**Records provided:**
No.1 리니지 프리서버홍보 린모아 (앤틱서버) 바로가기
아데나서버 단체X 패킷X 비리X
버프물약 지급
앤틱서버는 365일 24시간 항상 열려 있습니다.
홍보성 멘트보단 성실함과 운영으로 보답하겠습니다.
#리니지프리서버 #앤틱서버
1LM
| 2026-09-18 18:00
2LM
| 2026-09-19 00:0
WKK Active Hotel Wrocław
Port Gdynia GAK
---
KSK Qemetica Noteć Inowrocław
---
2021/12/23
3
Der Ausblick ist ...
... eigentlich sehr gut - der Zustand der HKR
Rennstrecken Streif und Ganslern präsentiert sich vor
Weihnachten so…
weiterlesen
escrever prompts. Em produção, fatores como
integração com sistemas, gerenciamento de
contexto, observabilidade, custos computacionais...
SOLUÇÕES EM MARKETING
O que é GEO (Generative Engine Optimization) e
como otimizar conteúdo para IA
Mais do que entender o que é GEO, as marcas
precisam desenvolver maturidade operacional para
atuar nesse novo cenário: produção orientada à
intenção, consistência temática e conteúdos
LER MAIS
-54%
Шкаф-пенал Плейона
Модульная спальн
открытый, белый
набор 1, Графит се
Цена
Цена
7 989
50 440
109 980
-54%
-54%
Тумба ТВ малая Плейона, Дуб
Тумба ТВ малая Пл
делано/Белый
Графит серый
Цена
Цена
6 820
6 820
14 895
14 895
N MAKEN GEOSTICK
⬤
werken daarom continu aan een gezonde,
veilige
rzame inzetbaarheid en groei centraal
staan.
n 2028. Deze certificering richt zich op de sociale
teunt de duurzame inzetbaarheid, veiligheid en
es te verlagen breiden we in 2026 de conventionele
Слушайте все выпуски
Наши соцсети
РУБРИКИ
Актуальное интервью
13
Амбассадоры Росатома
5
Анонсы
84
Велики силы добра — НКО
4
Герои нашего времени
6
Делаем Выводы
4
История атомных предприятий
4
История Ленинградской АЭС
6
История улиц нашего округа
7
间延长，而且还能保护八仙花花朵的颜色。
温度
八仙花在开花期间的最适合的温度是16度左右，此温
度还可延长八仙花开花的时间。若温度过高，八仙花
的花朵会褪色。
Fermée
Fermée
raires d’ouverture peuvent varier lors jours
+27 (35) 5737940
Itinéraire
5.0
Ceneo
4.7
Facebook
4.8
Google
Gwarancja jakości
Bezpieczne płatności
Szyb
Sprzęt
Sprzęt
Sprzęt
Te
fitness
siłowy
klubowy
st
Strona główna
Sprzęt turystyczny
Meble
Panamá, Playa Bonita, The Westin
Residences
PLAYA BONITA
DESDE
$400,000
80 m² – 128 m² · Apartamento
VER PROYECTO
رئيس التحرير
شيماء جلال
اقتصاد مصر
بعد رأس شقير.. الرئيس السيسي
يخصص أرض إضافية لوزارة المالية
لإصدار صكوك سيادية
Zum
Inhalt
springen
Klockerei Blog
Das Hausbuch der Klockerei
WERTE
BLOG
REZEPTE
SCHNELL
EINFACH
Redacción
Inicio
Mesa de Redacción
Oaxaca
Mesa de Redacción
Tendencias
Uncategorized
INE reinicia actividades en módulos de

**Task details:**
Please return the full set of records exactly as given above.

**Reply to the exercise:**
No.1 리니지 프리서버홍보 린모아 (앤틱서버) 바로가기
아데나서버 단체X 패킷X 비리X
버프물약 지급
앤틱서버는 365일 24시간 항상 열려 있습니다.
홍보성 멘트보단 성실함과 운영으로 보답하겠습니다.
#리니지프리서버 #앤틱서버
1LM
| 2026-09-18 18:00
2LM
| 2026-09-19 00:0
WKK Active Hotel Wrocław
Port Gdynia GAK
---
KSK Qemetica Noteć Inowrocław
---
2021/12/23
3
Der Ausblick ist ...
... eigentlich sehr gut - der Zustand der HKR
Rennstrecken Streif und Ganslern präsentiert sich vor
Weihnachten so…
weiterlesen
escrever prompts. Em produção, fatores como
integração com sistemas, gerenciamento de
contexto, observabilidade, custos computacionais...
SOLUÇÕES EM MARKETING
O que é GEO (Generative Engine Optimization) e
como otimizar conteúdo para IA
Mais do que entender o que é GEO, as marcas
precisam desenvolver maturidade operacional para
atuar nesse novo cenário: produção orientada à
intenção, consistência temática e conteúdos
LER MAIS
-54%
Шкаф-пенал Плейона
Модульная спальн
открытый, белый
набор 1, Графит се
Цена
Цена
7 989
50 440
109 980
-54%
-54%
Тумба ТВ малая Плейона, Дуб
Тумба ТВ малая Пл
делано/Белый
Графит серый
Цена
Цена
6 820
6 820
14 895
14 895
N MAKEN GEOSTICK
⬤
werken daarom continu aan een gezonde,
veilige
rzame inzetbaarheid en groei centraal
staan.
n 2028. Deze certificering richt zich op de sociale
teunt de duurzame inzetbaarheid, veiligheid en
es te verlagen breiden we in 2026 de conventionele
Слушайте все выпуски
Наши соцсети
РУБРИКИ
Актуальное интервью
13
Амбассадоры Росатома
5
Анонсы
84
Велики силы добра — НКО
4
Герои нашего времени
6
Делаем Выводы
4
История атомных предприятий
4
История Ленинградской АЭС
6
История улиц нашего округа
7
间延长，而且还能保护八仙花花朵的颜色。
温度
八仙花在开花期间的最适合的温度是16度左右，此温
度还可延长八仙花开花的时间。若温度过高，八仙花
的花朵会褪色。
Fermée
Fermée
raires d’ouverture peuvent varier lors jours
+27 (35) 5737940
Itinéraire
5.0
Ceneo
4.7
Facebook
4.8
Google
Gwarancja jakości
Bezpieczne płatności
Szyb
Sprzęt
Sprzęt
Sprzęt
Te
fitness
siłowy
klubowy
st
Strona główna
Sprzęt turystyczny
Meble
Panamá, Playa Bonita, The Westin
Residences
PLAYA BONITA
DESDE
$400,000
80 m² – 128 m² · Apartamento
VER PROYECTO
رئيس التحرير
شيماء جلال
اقتصاد مصر
بعد رأس شقير.. الرئيس السيسي
يخصص أرض إضافية لوزارة المالية
لإصدار صكوك سيادية
Zum
Inhalt
springen
Klockerei Blog
Das Hausbuch der Klockerei
WERTE
BLOG
REZEPTE
SCHNELL
EINFACH
Redacción
Inicio
Mesa de Redacción
Oaxaca
Mesa de Redacción
Tendencias
Uncategorized
INE reinicia actividades en módulos de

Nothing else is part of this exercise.